Skip to content

Exploring a Document, but Encoding a Text

Rebecca Parker edited this page Mar 19, 2019 · 18 revisions

markup = annotation or other marks within a text intended to instruct a compositor, typist, or web developer how a particular passage should be printed, laid out, or displayed

markup language = set of markup conventions specifying how markup is to be distinguished from text, what markup is allowed, what markup is required, and what the markup means

Generalizing from that sense, we define encoding as any means of making explicit an interpretation of a text using a markup language.

What is XML?

XML stands for eXtensible Markup Language, and it’s a standard system for storing and accessing information used practically everywhere around the world. For our purposes as researchers, it’s an excellent method for storing information, and for preparing to share it with the public. We write XML to form hierarchies (or nested structures) of information in order to locate and extract said information (whether that be for presentation as HTML, creation of data visualizations, or more simply—information searchability.) XML is interested in the meaning of data more than in its presentation. While most other markup languages are concerned with mimicking how a document appears XML because it does not have a fixed set of tags can extend beyond presentation markup. This makes XML documents multi-purposing. So that you can mark up a text only once and then use it for multiple purposes.

image of example XML element: <element attribute="attribteValue">Hello I am the content of this element.</element>

  • A tag is the text between the left angle bracket (<) and the right angle bracket (>). There are starting tags and ending tags. A start tag is defined with angle brackets, and an end tag looks like a start tag, except it has a forward slash after the opening angle bracket.

  • An element is the starting tag, the ending tag, and everything in between. This can include text and/or other elements. Here is an example of nested elements: <person handle="RJP43" pronoun="she">Rebecca <surname>Parker</surname></person>. When we talk about an element, we’re referring to the whole thing. The element name refers to the text written inside of the start and end tags.

  • An attribute is a name-value pair inside the start tag of an element. Elements can include something called attributes—an additional markup that gives supplementary information about an element (attributes are sort of like adjectives, or descriptive modifiers). They consist of an attribute name and an attribute value.

image of example self-closing element; <lb n="1251"/>
In special cases, XML elements can actually have no content at all! These are called self-closing elements and they have a special syntax so that they open and close inside a single tag.

  • Don't contain text or any other elements.

  • Consist of a single tag - smush the start and end tag together.

  • May have attributes.

This is a XML Comment:

<!-- comment text goes here -->
Note: Two dashes in the middle of a comment are not allowed. When writing XML comments we recommend encoders provide their initials and the date the comment is being left. We want you to think of XML comments as breadcrumbs to future encoders and processors of your XML; therefore, be sure to use complete sentences and leave logical comments that can be understood by others even after you are no longer working on the project.

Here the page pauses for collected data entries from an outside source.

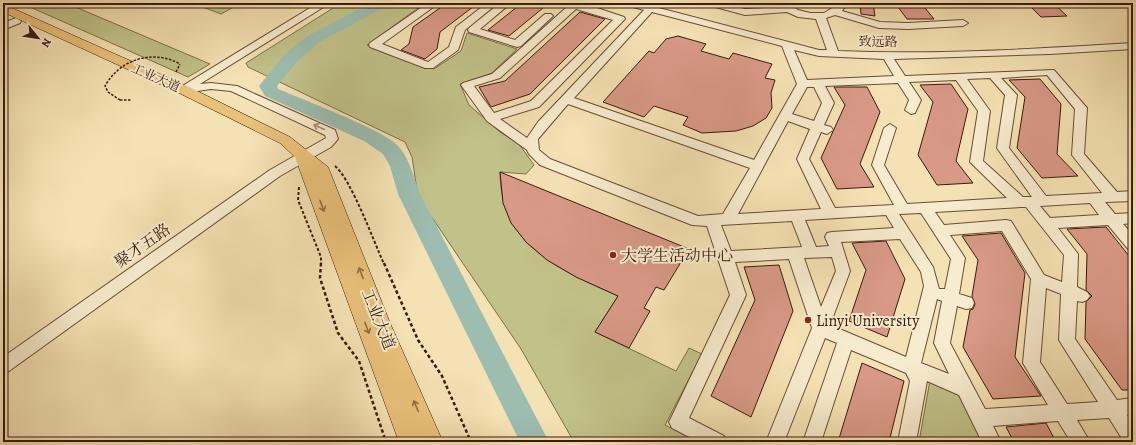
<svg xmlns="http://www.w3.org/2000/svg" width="1136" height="445" viewBox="0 0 1136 445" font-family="Alegreya,'Noto Serif SC',serif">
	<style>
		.green { fill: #c1c289; stroke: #7e6e4a }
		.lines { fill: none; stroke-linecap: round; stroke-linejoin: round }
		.river { fill: #9cbdb0; fill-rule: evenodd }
		.building { fill: #d89986; stroke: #3b1a0c }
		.minor-casing { stroke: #6a4c36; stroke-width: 2 }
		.major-casing { stroke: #3b1a0c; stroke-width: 1 }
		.path-far2 { stroke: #3b1a0c; stroke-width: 1.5; stroke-dasharray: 2.5 1.5; stroke-linecap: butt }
		.path-far1 { stroke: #3b1a0c; stroke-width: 2; stroke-dasharray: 3 2; stroke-linecap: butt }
		.path { stroke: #3b1a0c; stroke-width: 2.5; stroke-dasharray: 3.5 2.5; stroke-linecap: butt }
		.minor { fill: #f8ecce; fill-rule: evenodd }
		.major { fill: #eac17a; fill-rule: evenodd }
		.path-bridge { stroke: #3b1a0c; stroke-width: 1.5; stroke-dasharray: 2.5 1.5; stroke-linecap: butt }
		.oneway { stroke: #a38e77 }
		.oneway2 { stroke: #926e43 }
		.poi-dot { fill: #8f2418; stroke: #f8ecce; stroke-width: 1.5 }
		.labels { text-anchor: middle; stroke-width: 4; stroke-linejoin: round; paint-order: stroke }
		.far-street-label { font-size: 13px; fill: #3b1a0c; stroke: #f8ecce }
		.street-label { font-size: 16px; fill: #3b1a0c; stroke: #f8ecce }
		.poi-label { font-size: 16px; fill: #3b1a0c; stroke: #f8ecce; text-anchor: start }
	</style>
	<rect width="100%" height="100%" fill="#f5e2b4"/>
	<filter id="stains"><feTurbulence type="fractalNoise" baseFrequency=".005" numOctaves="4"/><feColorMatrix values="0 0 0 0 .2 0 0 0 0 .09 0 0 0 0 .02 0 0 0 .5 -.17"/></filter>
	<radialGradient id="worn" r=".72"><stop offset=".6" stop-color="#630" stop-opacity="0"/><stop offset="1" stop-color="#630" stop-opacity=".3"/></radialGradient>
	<!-- green -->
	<g class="green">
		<path d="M21 3H66L210 64 188 77Z"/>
		<path d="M192 3H241L221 14Z"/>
		<path d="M341 3H425L367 45 434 69 461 51 467 33 517 49 492 73 460 84 469 105 500 132 519 144 534 165 526 174 500 172C500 246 560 270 618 296L595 332 676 371 689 348 702 354 665 425 698 442H574L521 349 418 197 412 157 405 142 248 67 246 63Z"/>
		<path d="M930 380 959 392 986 442H919Z"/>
	</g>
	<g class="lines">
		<!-- river -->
		<path class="river" d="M370 3H389L386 6 318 43 296 63 277 86 278 89C301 99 387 131 399 147 410 160 414 178 420 194L549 442H520L398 194 390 166 383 154 364 141 265 96 259 86 284 55 306 37Z"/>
	</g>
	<!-- building -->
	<g class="building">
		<path d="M447 3H478L440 32 437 49 425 59 401 50 409 44 413 27Z"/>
		<path d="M522 3H549L509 36 488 30Z"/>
		<path d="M860 3H873L875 16 861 14Z"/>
		<path d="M895 3H921L934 19H907Z"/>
		<path d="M1027 3H1053L1067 16 1041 17Z"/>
		<path d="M580 12 605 19 530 94 491 107 479 87 505 81Z"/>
		<path d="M678 36 706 44 701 51 729 59 733 53 772 64 765 78 775 80 771 93 772 108 766 118 753 126 736 131 702 133 683 125 688 117 654 106 644 117 603 102 649 51 654 53 666 39Z"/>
		<path d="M1040 79 1061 104 1057 154 1078 176 1042 178 1017 148 1025 97 1009 80Z"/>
		<path d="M951 84 968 109 956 161 973 183 937 185 918 155 933 102 920 85Z"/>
		<path d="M834 87H867L880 112 860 164 874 187 837 189 821 158 845 105Z"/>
		<path d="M500 172 689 249 664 290 656 287 644 308 650 311 629 348 595 332 618 296 576 277 547 260 526 242 511 223 503 203Z"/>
		<path d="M1106 227 1133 261V390H1122L1085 339 1086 302 1092 296 1086 290 1087 254 1067 229Z"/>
		<path d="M1001 233 1025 273 1015 357 1041 396 993 399 963 347 970 310 973 309 975 304 972 296 978 260 962 236Z"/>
		<path d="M886 241 905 279 887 337 849 321 866 270 852 243Z"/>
		<path d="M779 265 793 311 751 417 711 396 755 300 744 267Z"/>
		<path d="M862 363 904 381 889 442H838Z"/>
		<path d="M1046 423 1056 442H1014L1006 427Z"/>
	</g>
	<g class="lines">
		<!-- minor casing -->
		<g class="minor-casing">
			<g id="minor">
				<path d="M318 3H330L200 84 211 83 237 86 335 130 338 139 331 147 280 176 9 371 3 374V357L270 170 326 138 325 135 231 91 211 89 184 93 178 90 184 85Z"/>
				<path d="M428 3H439L382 44 428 62 449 47 456 27 487 3H498L465 30 458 50 433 68H425L370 47 369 45 370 43Z"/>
				<path d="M500 3H511L480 29 515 40 545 14H551L553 16 521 46 517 47 469 32 468 30 469 28Z"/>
				<path d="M562 3H582L624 17 625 19 539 107 500 119 527 138 538 122 644 10 626 5 624 3H640L819 50H827L816 19 798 17 787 12 745 15 708 5 706 3H722L745 9 780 7 777 3H788L798 10 810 13H824L834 7V3H844V8L842 11 880 22 908 23 963 20 968 23 963 26 908 29 879 28 835 15 826 18 838 51C936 55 1035 49 1133 43V49L1050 54 894 59 905 76 1054 70 1087 108 1084 154 1117 192 1133 191V201L1105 202 1115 214 1133 213V223L1123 224 1133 235V251L1128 249 1108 225 1058 228 1078 254 1077 287 1087 292 1090 296 1087 300 1082 302 1077 301 1075 339 1117 400 1133 398V414L1127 415 1133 423V442H1124L1109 418 1077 420 1090 442H1071L1058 421 993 426 1001 442H982L959 395 927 381 916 442H898L910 381 906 373 851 350 821 442H803L837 343 825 338 784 442H766L812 328 789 259 735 262 746 295 689 418 724 436 727 442H699L672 428 669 422 672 416 730 295 707 226 692 225 540 165 529 154 527 150 487 121 461 85 463 83 492 74 568 6ZM576 9 613 20 531 101 494 113 474 86 500 78ZM652 12 782 46 797 84 754 160 574 98ZM794 50 819 56 884 59 894 76 807 80ZM1047 75 1075 109 1072 155 1102 193 1046 196 1009 148 1017 95 1001 78ZM990 78 1005 95 997 148 1032 197H1023L983 161 990 111 967 79ZM956 80 978 111 970 162 1007 198 907 204 884 165 896 128 890 124 884 128 872 165 894 205 835 208 809 159 821 132 827 134 833 130 831 127 824 125 834 103 825 86 898 83 909 100 905 110 911 114 915 113 921 100 909 82ZM807 87H814L822 103 814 121 792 114ZM568 104 750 168 723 214 698 216 550 159 539 150 538 139ZM788 121 810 129 797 159 821 209 738 214ZM1090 203 1099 215 1050 218 1040 206ZM1022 207H1026L1064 255 1062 282 1044 275 1011 221 1006 220 944 225 935 212ZM921 213 951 259 945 289H939L933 267 899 214ZM886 215 894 228 832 232 827 233 825 237 829 246 816 247 805 220ZM792 221 802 247 731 251 721 225ZM1002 231 1031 279 1023 363 1048 405 985 409 950 343 957 306 966 309 972 308 974 303 972 298 959 294 965 258 950 235ZM900 239 921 272 924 286 906 357 830 325 850 271 841 242ZM832 257 836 271 821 307 804 258ZM1046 288 1061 294 1059 340 1098 402 1067 404 1040 362ZM937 299 942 301 934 343 949 374 921 363Z"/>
				<path d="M16 18 21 21 20 23 3 30V23Z"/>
			</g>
		</g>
		<!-- major casing -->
		<g class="major-casing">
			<path id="major" d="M3 4 189 87 290 137 328 167 390 323 443 442H399L295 157 280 143 179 93 3 12Z"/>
		</g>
		<!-- path-far2 -->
		<g class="path-far2">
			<path d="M176 72 180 64"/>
			<path d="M120 100H132"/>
		</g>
		<!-- path-far1 -->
		<g class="path-far1">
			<path d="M335 166C351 179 374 242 384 264"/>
			<path d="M299 187 298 200 321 257V264"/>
		</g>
		<!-- path -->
		<g class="path">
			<path d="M321 263 320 278 338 333 359 361 386 442"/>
			<path d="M384 263 418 340 442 376 471 442"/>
		</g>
		<!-- minor -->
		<use href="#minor" class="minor"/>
		<!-- major -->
		<use href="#major" class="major"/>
		<!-- path-bridge -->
		<path class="path-bridge" d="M120 100 108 92 105 86C120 59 153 49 180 64"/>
	</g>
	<!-- one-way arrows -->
	<defs><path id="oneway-shaft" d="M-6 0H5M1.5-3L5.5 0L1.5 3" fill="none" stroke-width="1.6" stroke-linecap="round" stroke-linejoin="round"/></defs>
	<use class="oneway" href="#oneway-shaft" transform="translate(319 127) rotate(-156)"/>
	<g class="oneway2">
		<use href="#oneway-shaft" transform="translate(322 206) rotate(70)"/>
		<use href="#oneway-shaft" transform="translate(361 273) rotate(-111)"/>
		<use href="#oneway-shaft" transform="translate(367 328) rotate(69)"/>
		<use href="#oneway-shaft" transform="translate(416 406) rotate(-113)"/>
	</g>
	<!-- markers -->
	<g class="poi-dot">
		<circle cx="613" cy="255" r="4"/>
		<circle cx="808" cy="320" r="4"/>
	</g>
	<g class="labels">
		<!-- far-street labels -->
		<g class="far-street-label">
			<text transform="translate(878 41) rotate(1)" y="5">致远路</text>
			<text transform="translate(156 77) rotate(24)" y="5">工业大道</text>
		</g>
		<!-- street labels -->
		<g class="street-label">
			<text transform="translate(142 245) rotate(-35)" y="6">聚才五路</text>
			<text transform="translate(379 319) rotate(68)" y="6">工业大道</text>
		</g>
		<!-- poi labels -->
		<g class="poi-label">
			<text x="621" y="261">大学生活动中心</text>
			<text x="816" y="326">Linyi University</text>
		</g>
	</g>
	<!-- margin -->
	<rect width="1136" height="445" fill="none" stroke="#f5e2b4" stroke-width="16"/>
	<rect x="4" y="4" width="1128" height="437" fill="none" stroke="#3b1a0c" stroke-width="2"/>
	<rect x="8" y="8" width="1120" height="429" fill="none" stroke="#3b1a0c"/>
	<!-- north arrow -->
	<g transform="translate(38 38) rotate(120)" stroke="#f8ecce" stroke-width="3" paint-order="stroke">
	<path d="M0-3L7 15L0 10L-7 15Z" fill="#3b1a0c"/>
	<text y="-6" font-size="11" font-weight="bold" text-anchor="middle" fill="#3b1a0c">N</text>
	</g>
	<rect width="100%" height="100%" filter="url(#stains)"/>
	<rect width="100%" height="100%" fill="url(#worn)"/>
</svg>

These are XML Reserved Characters & How To Escape Them:

< less than - &lt;
> greater than - &gt;
& ampersand - &amp;

Understanding the XML Hierarchy

Elements when brought together conform to a particular hierarchy. The following three analogies will help you better understand a well-formed, properly-nested XML hierarchy:

  1. Nesting Dolls
    photo of Russian Nesting Dolls with each doll sitting outside of their parent doll
    Elements are Russian Nesting Dolls - “Well-formedness = Nested-ness” - Everything is properly delimited, There is a single root element (“the big doll”) that contains all of the other elements both structural and contextual in nature, No elements overlap

  2. Family Tree
    a data tree with book as the root and page divisions as the youngest child
    Elements form trees - Reference relationships: Ancestor, Descendant, Sibling, Parent, Grandparent. Humanities scholars use XML to represent their documents because the tree model is convenient both as a logical representation (meaning some aspects of the inherent structure of documents are tree-like) and for programming purposes (meaning computers can process tree representations efficiently).

  3. Boxes in Boxes
    a data visualization of a book's content divided out into boxes sitting within other boxes with book being the outer box and page divisions being the smallest most internal box
    Elements are boxes - Attributes distinguish box types

Rules for "Well-Formed" XML

  • The XML prolog is optional; however, if it exists, it must come first in the document.
    Example XML prolog: <?xml version="1.0" encoding="UTF-8"?>

  • An XML document must be contained in a single element. That single element is called the root element, and it contains all the text and any other elements.

  • XML elements can't overlap - elements must be properly nested - need a start and end (or self-closing)

  • XML elements are case sensitive - the start and end tag must match - <person> vs <PERSON> vs <Person>

  • Attributes must have values and those values must be enclosed within quotation marks.